In the data below, recast the lines from the line with "e Asian artists who have been trained" to the line with "g to Japan, he founded the International" as a Markdown table with a column Row holding the row number and a column Line holding the line, skipping any blank lines.
*** DATA FOR THIS EXERCISE
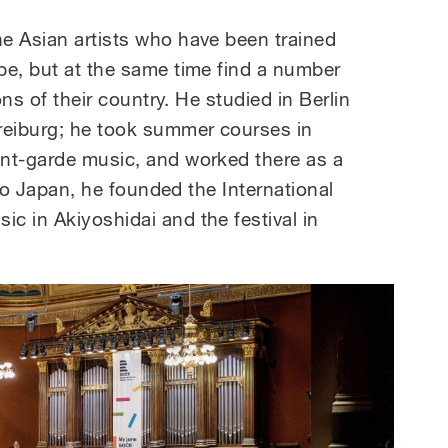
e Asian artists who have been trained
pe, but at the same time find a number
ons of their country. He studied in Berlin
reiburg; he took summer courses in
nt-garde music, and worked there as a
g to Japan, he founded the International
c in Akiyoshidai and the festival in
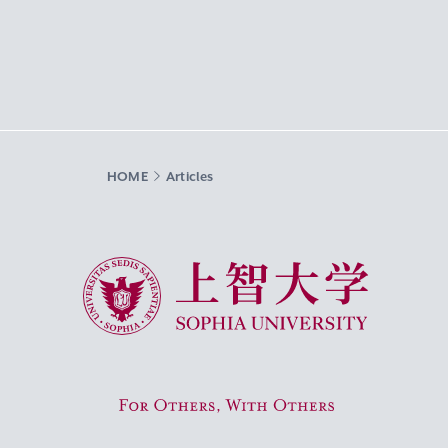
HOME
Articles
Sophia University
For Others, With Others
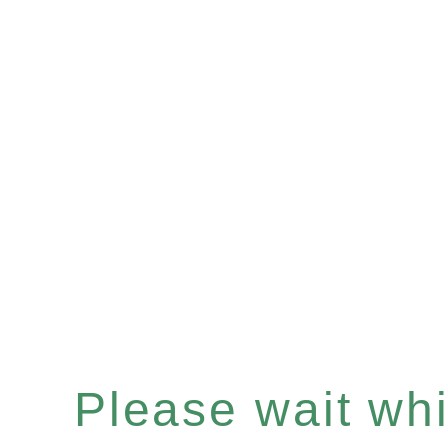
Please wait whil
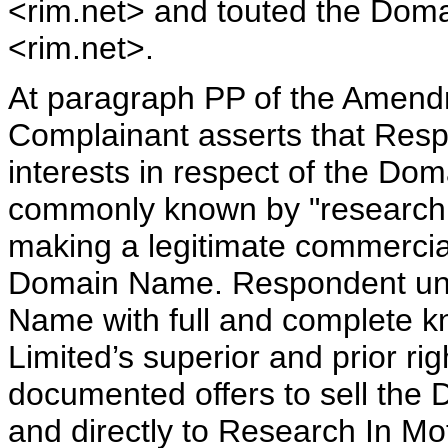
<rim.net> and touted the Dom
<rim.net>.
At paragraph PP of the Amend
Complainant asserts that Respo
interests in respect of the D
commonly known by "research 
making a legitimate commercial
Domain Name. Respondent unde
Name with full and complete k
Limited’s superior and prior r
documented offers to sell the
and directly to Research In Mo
******
*** DATA FOR THIS EXERCISE
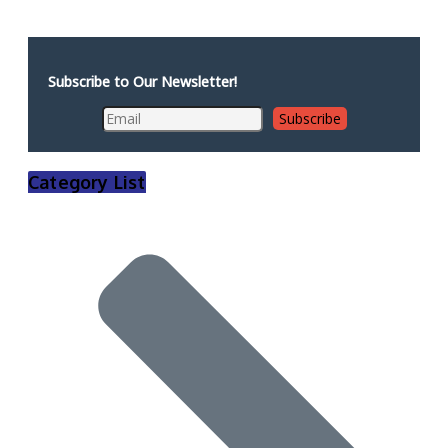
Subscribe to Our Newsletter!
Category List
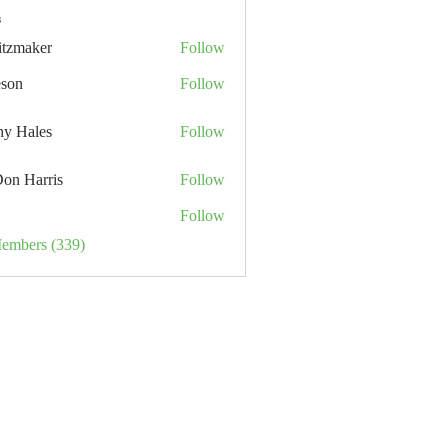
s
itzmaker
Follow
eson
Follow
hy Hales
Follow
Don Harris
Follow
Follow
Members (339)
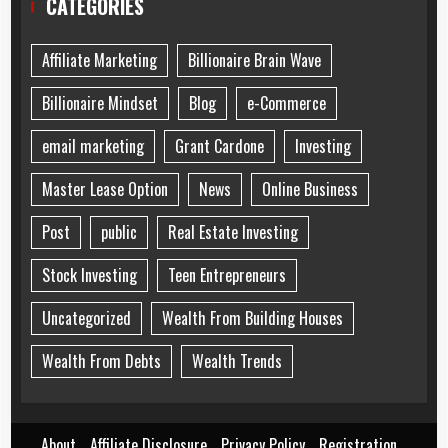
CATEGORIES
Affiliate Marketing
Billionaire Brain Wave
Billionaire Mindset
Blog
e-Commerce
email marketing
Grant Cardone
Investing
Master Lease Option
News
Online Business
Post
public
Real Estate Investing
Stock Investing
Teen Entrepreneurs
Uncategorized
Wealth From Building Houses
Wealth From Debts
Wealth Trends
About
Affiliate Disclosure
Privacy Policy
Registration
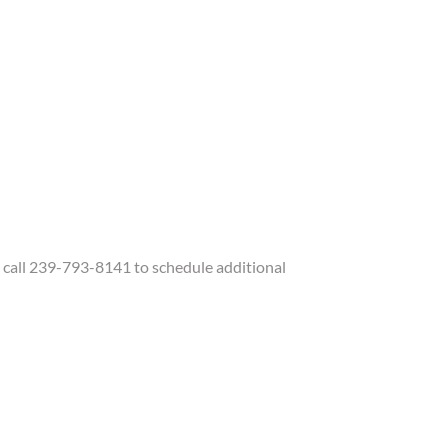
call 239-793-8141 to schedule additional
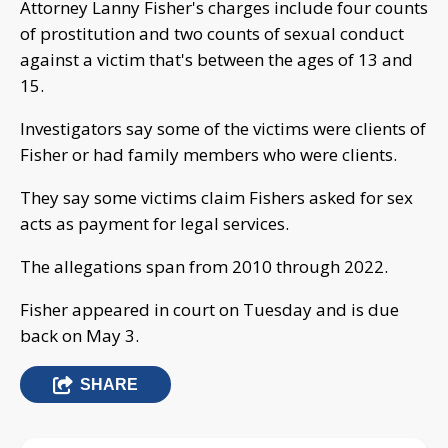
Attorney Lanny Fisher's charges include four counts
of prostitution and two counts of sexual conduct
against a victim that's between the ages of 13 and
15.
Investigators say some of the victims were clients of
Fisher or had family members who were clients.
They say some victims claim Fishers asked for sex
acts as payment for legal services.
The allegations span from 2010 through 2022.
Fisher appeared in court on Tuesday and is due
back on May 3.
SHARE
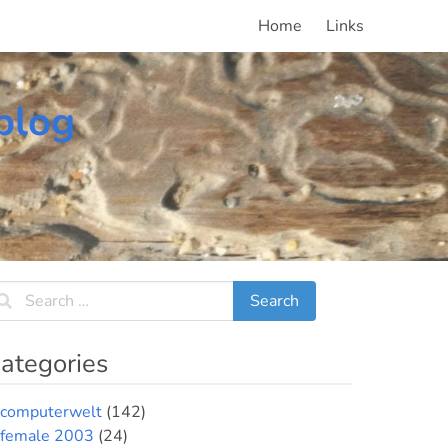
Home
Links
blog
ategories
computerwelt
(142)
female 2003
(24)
******
ANSWER SPACE:
| Row | Line |
|---|---|
| 1 | e Asian artists who have been trained |
| 2 | pe, but at the same time find a number |
| 3 | ons of their country. He studied in Berlin |
| 4 | reiburg; he took summer courses in |
| 5 | nt-garde music, and worked there as a |
| 6 | g to Japan, he founded the International |